This could give users who for whatever reason no longer have access to the source code
How many are those users? Do you have some statistics? Are we talking three people in total or three hundred a day?
This is important because we want features that benefit people. The more people, the better. And trying to get help with code without having the source code seems like something that should happen extremely rarely. How are those users going to try any suggestions or solutions they get?
or exception message
That seems a bit more common than people not having access to their code. However, again, how often does it happen? Are there so many people with just screenshots of error messages without the actual error message?
Presumably these people do have access to the code or application that produced that error message in the first place - are they completely unable to recreate the error condition? Because it seems in many cases we can offer very little help. If the user cannot recreate the error, then how can they confirm it was fixed?
There are some notable ways to only have a picture of a message - if there is no easily copyable version of it. For example, it shows up as an error popup where you cannot copy the message. Those are legitimate cases where a screenshot comes in handy. However, those are also usually rare. At least rearer than a screenshot of a logfile or a console in my experience.
But they didn't copy paste the text and it happens. This is reality and we need to change it.
(from a comment)
Let's talk about reality, then, shall we? From my experience many of the questions that show images of code/errors are not even worth keeping.
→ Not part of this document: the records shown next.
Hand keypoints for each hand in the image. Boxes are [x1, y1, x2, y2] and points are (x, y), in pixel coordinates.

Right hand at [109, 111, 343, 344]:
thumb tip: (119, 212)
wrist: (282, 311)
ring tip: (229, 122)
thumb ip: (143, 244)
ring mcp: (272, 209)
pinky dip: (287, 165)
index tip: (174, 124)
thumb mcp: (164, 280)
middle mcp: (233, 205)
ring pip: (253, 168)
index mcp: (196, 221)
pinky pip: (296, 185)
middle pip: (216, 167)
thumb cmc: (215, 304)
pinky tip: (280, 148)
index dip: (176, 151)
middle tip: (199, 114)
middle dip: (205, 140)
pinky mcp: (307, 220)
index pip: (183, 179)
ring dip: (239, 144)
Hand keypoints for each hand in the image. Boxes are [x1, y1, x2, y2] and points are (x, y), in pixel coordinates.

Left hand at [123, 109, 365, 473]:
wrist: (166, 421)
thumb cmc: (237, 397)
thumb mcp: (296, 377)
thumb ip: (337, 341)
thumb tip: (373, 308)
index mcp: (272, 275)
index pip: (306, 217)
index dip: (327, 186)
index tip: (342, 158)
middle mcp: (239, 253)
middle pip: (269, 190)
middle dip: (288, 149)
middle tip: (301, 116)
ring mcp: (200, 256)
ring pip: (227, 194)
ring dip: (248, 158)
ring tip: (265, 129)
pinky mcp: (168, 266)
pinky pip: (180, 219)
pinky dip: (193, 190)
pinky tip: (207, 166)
They are often caused by typos, by extremely small and basic logic errors, very common error messages, or are otherwise often seen duplicates. They simply do not fit into the high quality repository of knowledge that Stack Overflow aims to build. They are "debug this for me" low quality posts that treat Stack Overflow as a personalised help desk.
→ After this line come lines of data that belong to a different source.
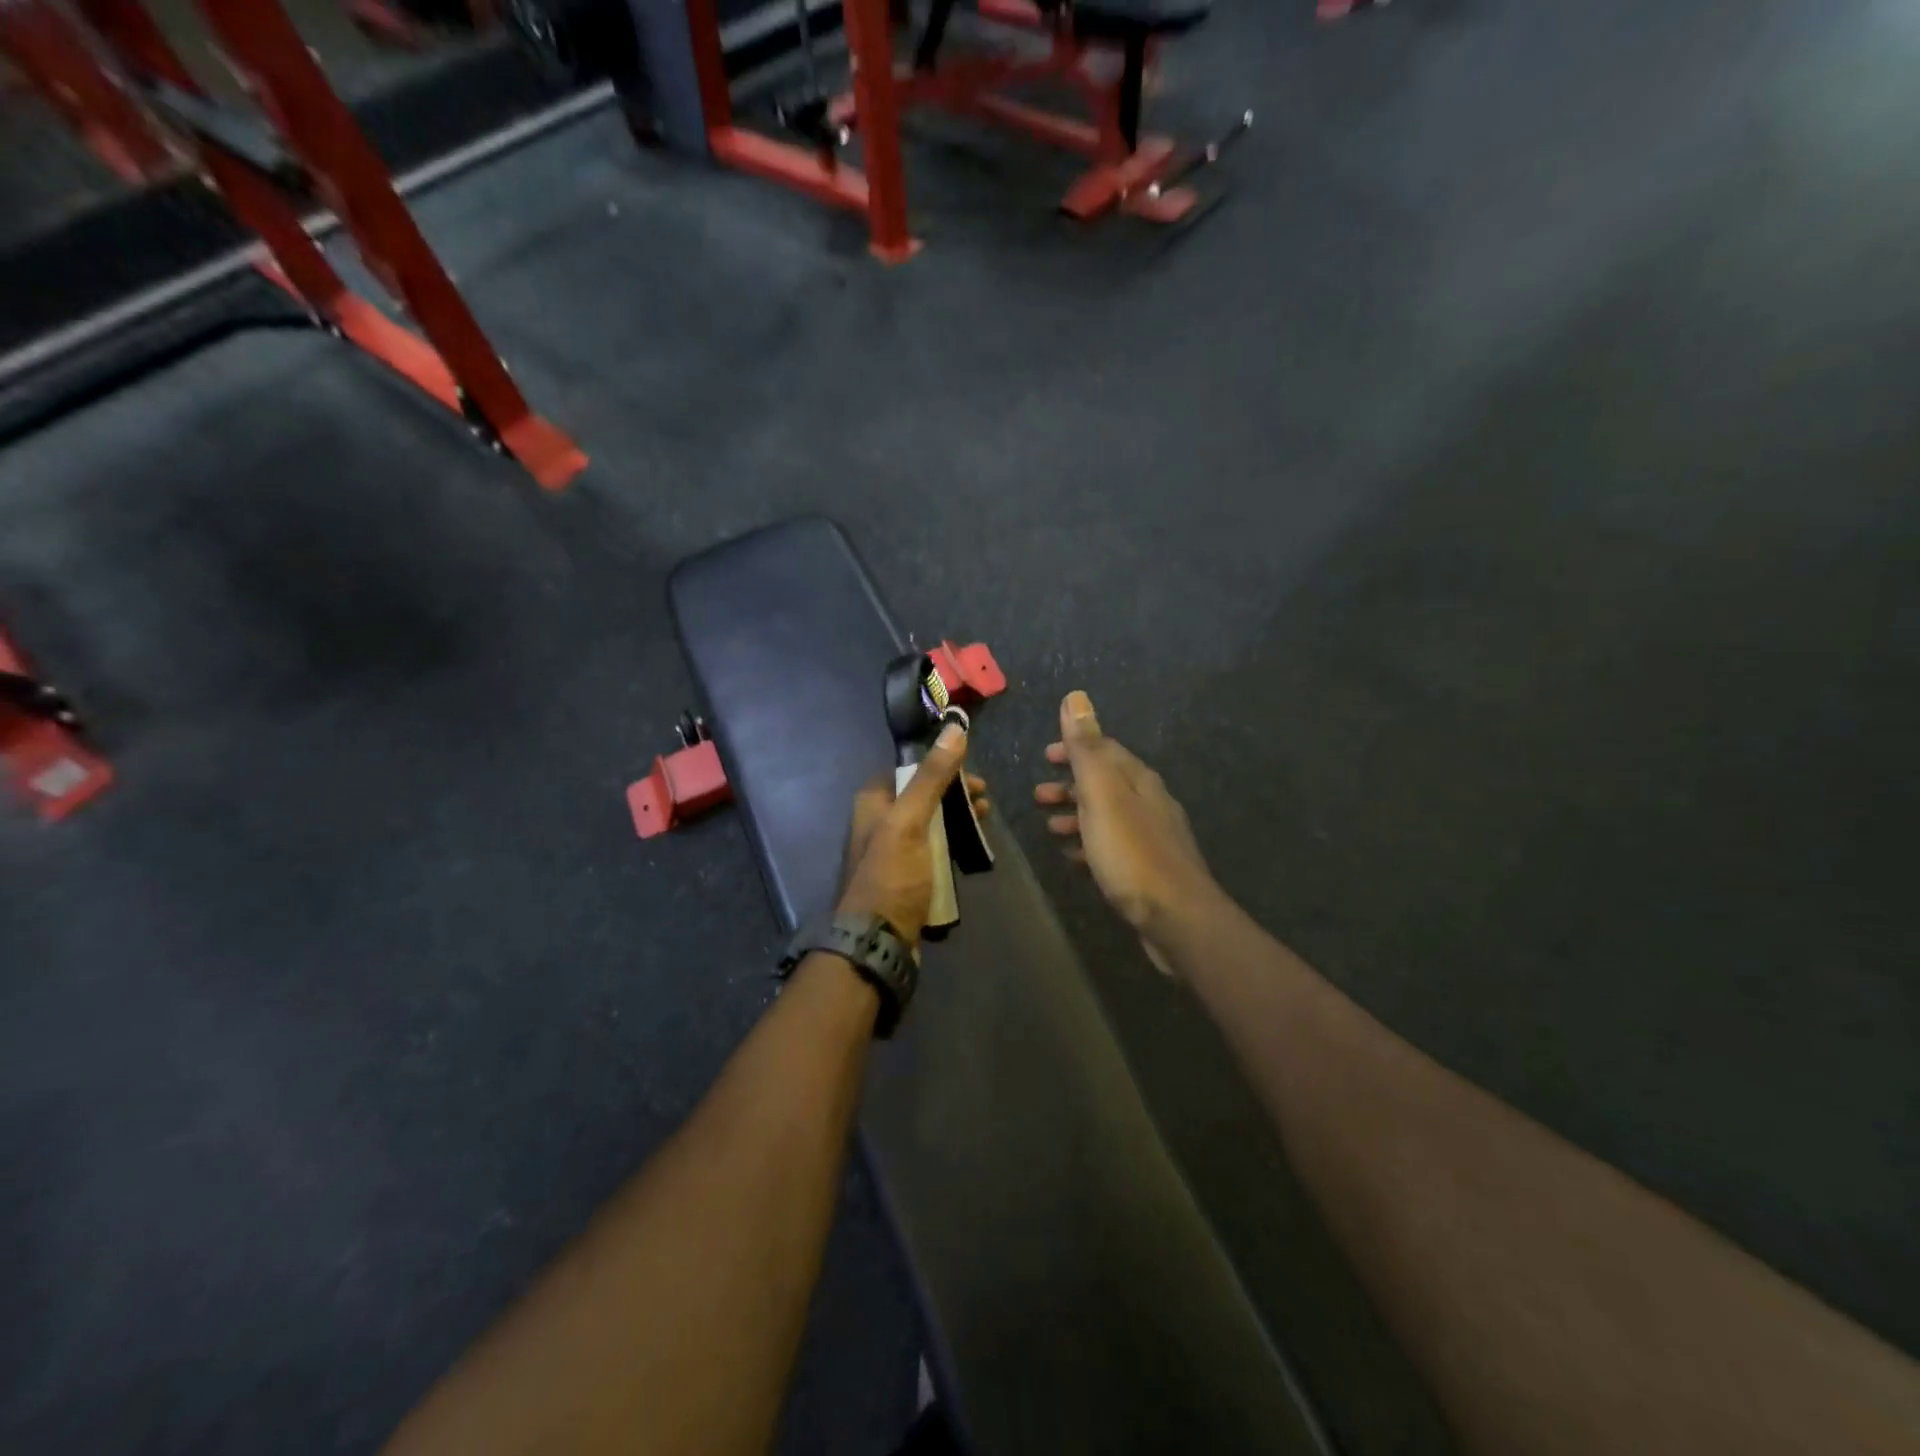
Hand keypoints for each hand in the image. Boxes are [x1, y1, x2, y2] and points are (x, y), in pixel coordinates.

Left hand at [838, 721, 989, 947]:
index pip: (907, 770)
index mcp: (872, 803)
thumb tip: (956, 728)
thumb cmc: (891, 876)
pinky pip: (932, 852)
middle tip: (985, 799)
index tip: (970, 770)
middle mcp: (878, 824)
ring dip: (956, 819)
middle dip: (954, 794)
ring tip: (985, 821)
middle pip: (921, 797)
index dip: (939, 765)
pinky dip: (952, 846)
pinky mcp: (906, 878)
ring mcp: (892, 853)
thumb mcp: (910, 821)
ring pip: (930, 825)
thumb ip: (932, 777)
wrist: (877, 942)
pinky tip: (972, 850)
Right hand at [1035, 691, 1215, 962]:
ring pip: (1108, 816)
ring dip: (1077, 816)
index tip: (1045, 755)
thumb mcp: (1102, 794)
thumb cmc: (1131, 852)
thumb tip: (1076, 697)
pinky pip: (1113, 847)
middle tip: (1038, 795)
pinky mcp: (1150, 870)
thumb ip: (1086, 748)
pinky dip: (1090, 844)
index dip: (1074, 749)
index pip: (1105, 750)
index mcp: (1139, 780)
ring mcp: (1153, 838)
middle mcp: (1150, 802)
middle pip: (1106, 783)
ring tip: (1050, 827)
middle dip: (1071, 784)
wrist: (1176, 917)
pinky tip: (1075, 859)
Let's also talk about another aspect of reality. Again from my observation, many users who post images of code do it to bypass the quality filter. Stack Overflow questions that include code should also have some ratio of plain text to go with it. This is because we want explanation - what the code does, what is expected, what happens instead, what the user has narrowed down the problem to. Yet, plenty of posts are in the form of:
I have problem with this code
enter image description here
There is barely any explanation - maybe a "it doesn't work" (how?) or "can someone help me" or something of the same calibre. In either case, if there is no code, there is no warning to add more explanation. The users either never intended to provide details and just pasted a screenshot, or they pasted the code, got the warning, and pasted a screenshot anyway.
So, to recap, the reality I've observed shows me that we don't really have some need to accept or keep the posts with screenshots of code/errors. Yes, there are some exceptions but doesn't seem to be worth the effort to implement feature to just help them. In most other cases the feature will just lower the quality of questions in general.
I'm open to seeing some data and statistics that show that what I've seen is an outlier and there are just many people who post very high quality questions where the only problem is that they happened to have lost the source code or error message and only have a picture of it.